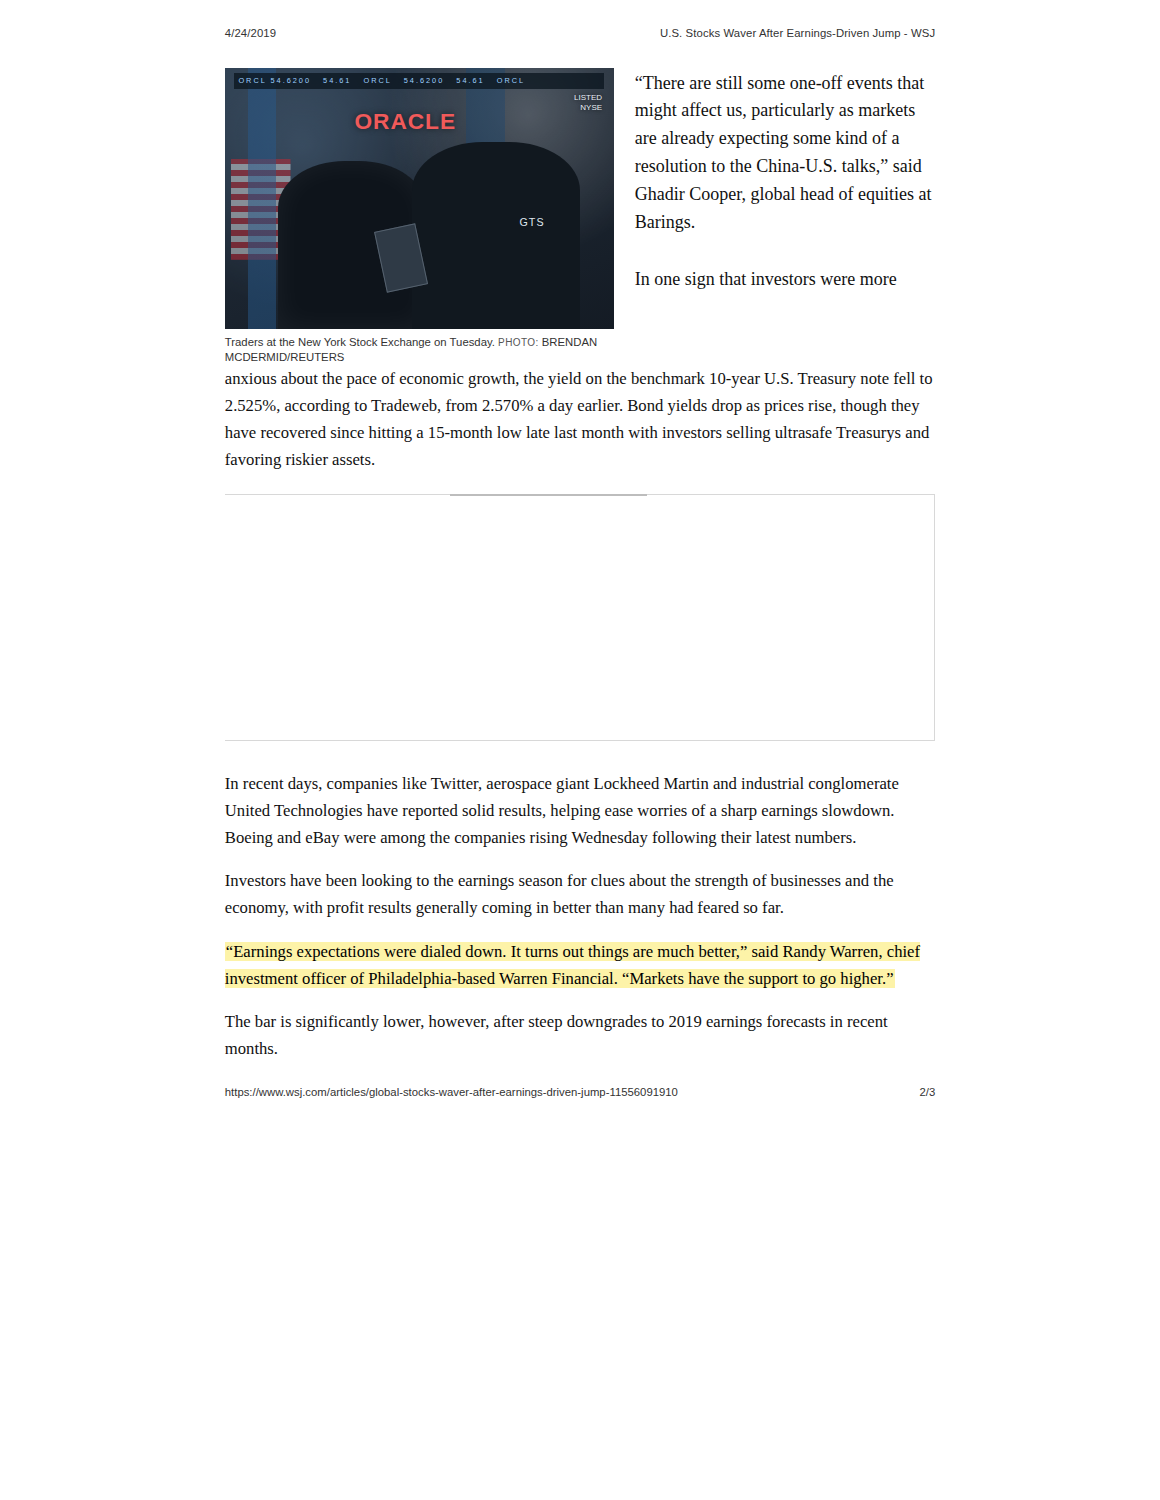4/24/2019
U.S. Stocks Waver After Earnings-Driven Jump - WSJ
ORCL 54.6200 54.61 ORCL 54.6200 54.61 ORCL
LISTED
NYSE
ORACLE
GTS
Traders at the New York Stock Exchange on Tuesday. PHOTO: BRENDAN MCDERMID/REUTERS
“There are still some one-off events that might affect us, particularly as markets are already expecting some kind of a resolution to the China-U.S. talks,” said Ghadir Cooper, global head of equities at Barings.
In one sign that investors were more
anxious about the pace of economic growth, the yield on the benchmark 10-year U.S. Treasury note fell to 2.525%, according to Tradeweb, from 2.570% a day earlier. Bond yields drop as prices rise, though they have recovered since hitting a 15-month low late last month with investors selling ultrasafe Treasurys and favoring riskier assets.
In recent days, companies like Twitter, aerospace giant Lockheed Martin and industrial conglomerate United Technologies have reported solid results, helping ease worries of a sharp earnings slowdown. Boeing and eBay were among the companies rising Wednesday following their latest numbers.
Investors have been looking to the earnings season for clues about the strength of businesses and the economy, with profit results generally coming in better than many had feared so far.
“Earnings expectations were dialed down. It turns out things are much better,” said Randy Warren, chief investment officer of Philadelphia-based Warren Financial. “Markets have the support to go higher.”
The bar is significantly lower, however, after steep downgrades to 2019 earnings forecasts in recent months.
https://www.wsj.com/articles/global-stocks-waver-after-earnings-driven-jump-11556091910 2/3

WORK TASK -
Make an exact copy of the lines from the top of the material through the line with "In one sign that investors were more", pictures excluded.

RESULT OF THE TASK -
4/24/2019
U.S. Stocks Waver After Earnings-Driven Jump - WSJ
ORCL 54.6200 54.61 ORCL 54.6200 54.61 ORCL
LISTED
NYSE
ORACLE
GTS
Traders at the New York Stock Exchange on Tuesday. PHOTO: BRENDAN MCDERMID/REUTERS
“There are still some one-off events that might affect us, particularly as markets are already expecting some kind of a resolution to the China-U.S. talks,” said Ghadir Cooper, global head of equities at Barings.
In one sign that investors were more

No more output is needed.